START

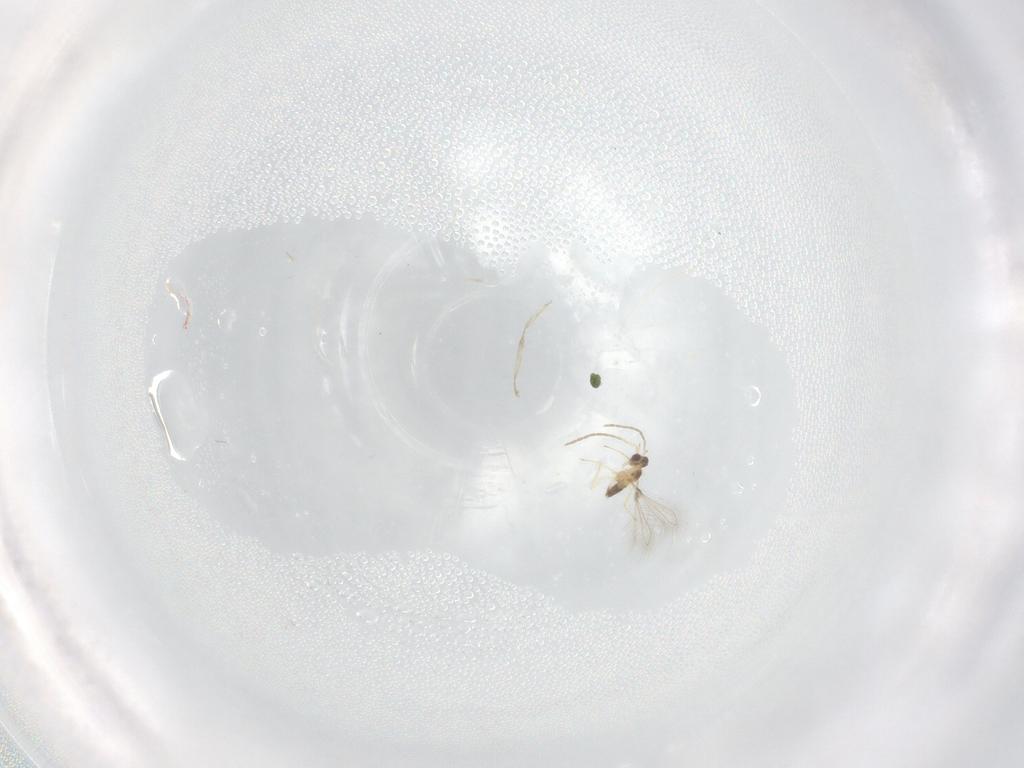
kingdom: Animalia
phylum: Arthropoda
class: Insecta
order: Hymenoptera
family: Mymaridae
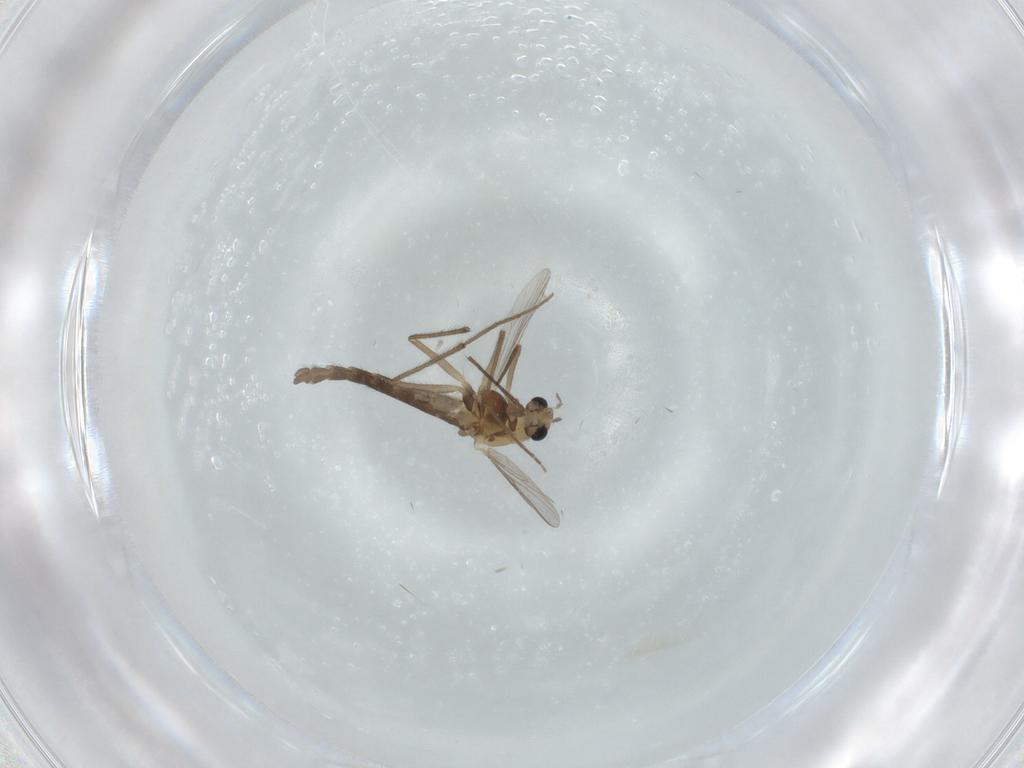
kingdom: Animalia
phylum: Arthropoda
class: Insecta
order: Diptera
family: Chironomidae
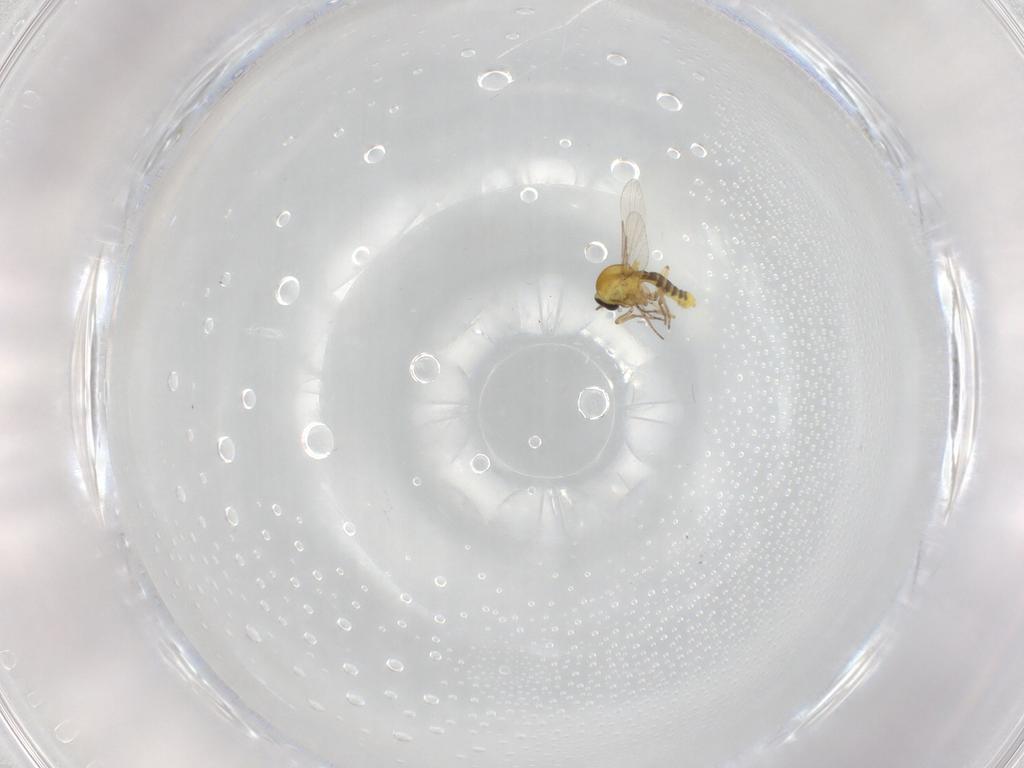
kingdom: Animalia
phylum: Arthropoda
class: Insecta
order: Diptera
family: Ceratopogonidae
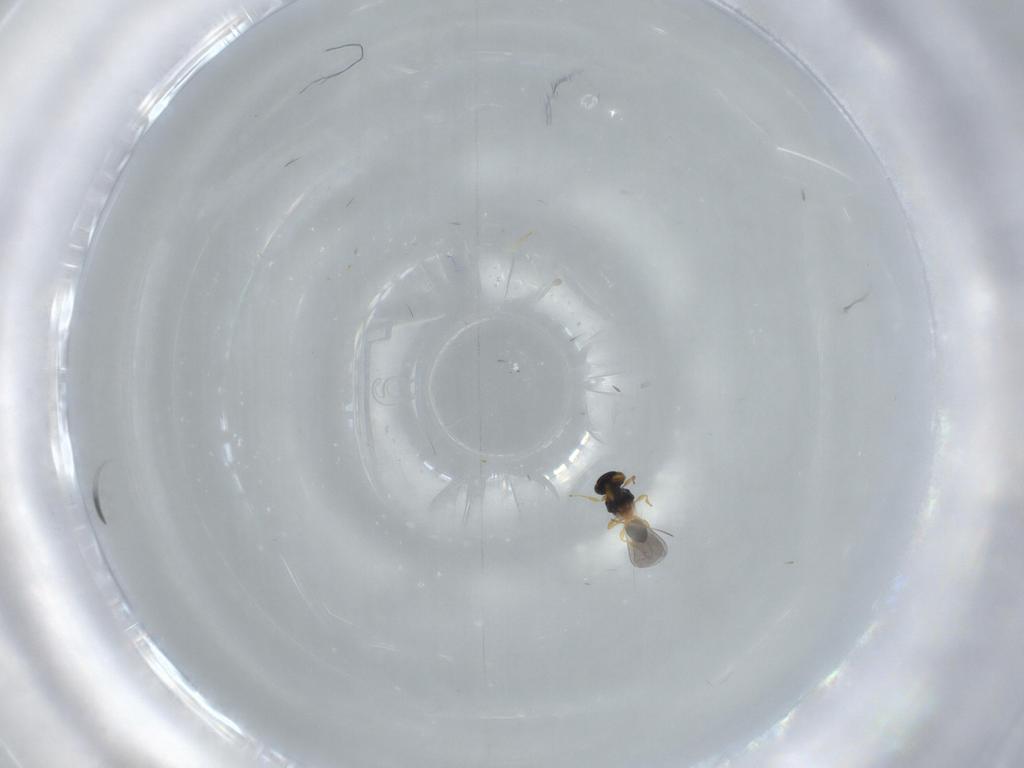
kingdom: Animalia
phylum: Arthropoda
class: Insecta
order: Hymenoptera
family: Platygastridae
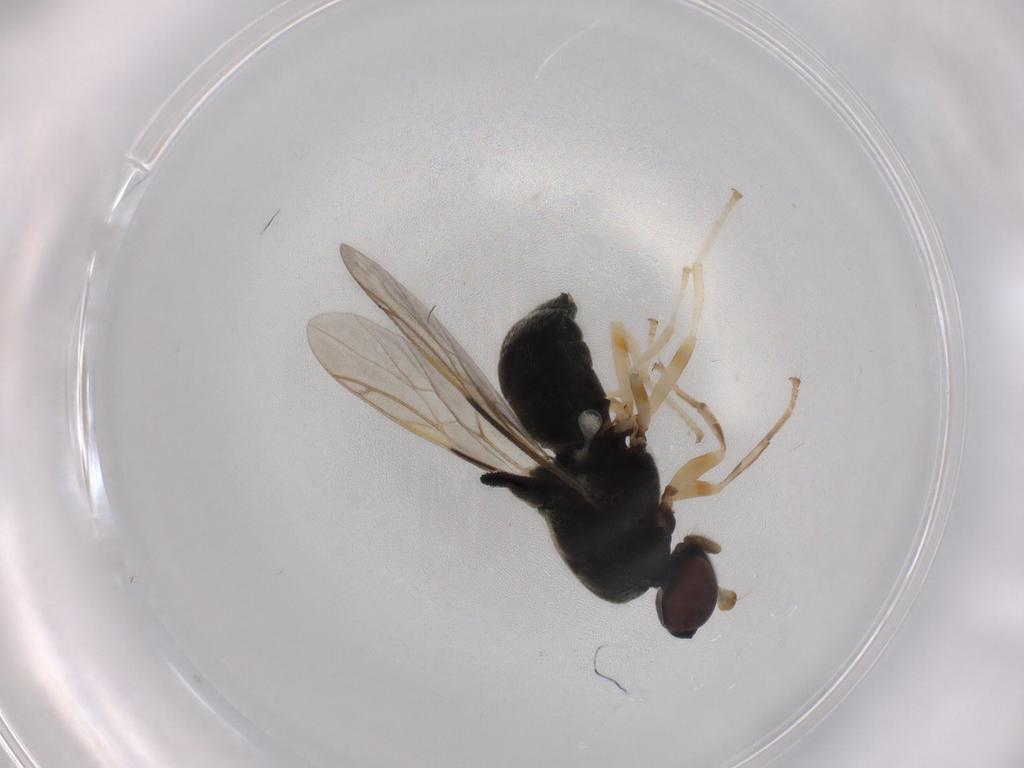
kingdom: Animalia
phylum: Arthropoda
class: Insecta
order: Diptera
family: Stratiomyidae
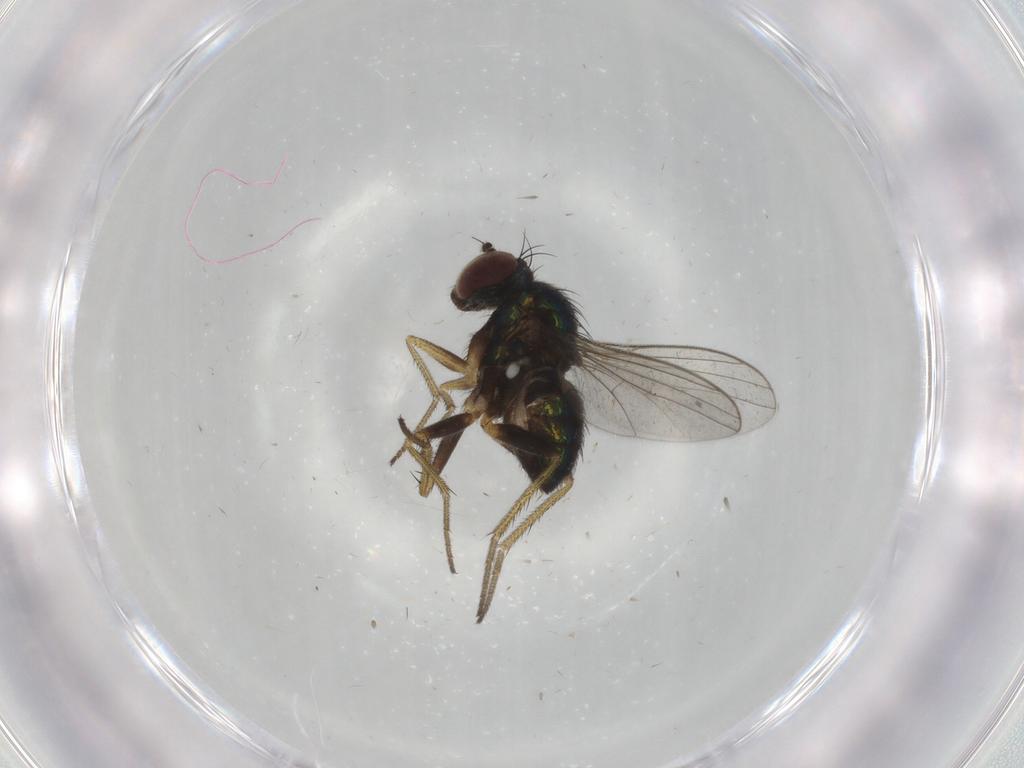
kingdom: Animalia
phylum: Arthropoda
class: Insecta
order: Diptera
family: Dolichopodidae
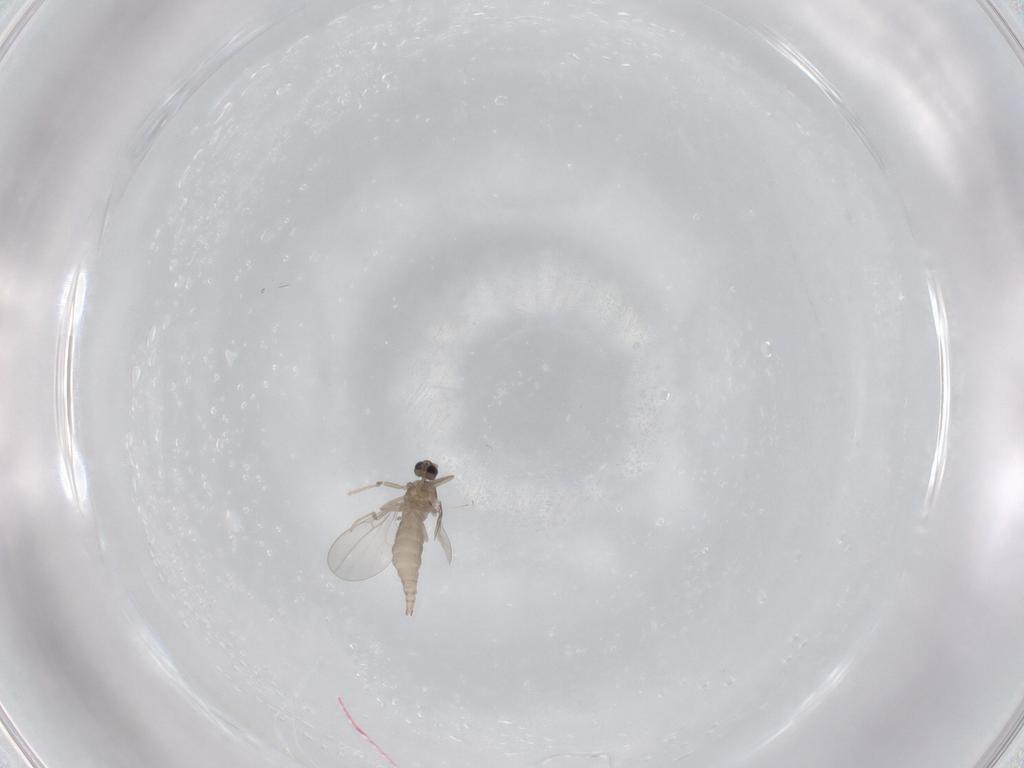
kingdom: Animalia
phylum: Arthropoda
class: Insecta
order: Diptera
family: Cecidomyiidae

END

**Work to do:** Copy out the classification lines of all seven items word for word, from kingdom down to family, and leave out the pictures.

**Finished task:**
kingdom: Animalia
phylum: Arthropoda
class: Insecta
order: Hymenoptera
family: Mymaridae
kingdom: Animalia
phylum: Arthropoda
class: Insecta
order: Diptera
family: Chironomidae
kingdom: Animalia
phylum: Arthropoda
class: Insecta
order: Diptera
family: Ceratopogonidae
kingdom: Animalia
phylum: Arthropoda
class: Insecta
order: Hymenoptera
family: Platygastridae
kingdom: Animalia
phylum: Arthropoda
class: Insecta
order: Diptera
family: Stratiomyidae
kingdom: Animalia
phylum: Arthropoda
class: Insecta
order: Diptera
family: Dolichopodidae
kingdom: Animalia
phylum: Arthropoda
class: Insecta
order: Diptera
family: Cecidomyiidae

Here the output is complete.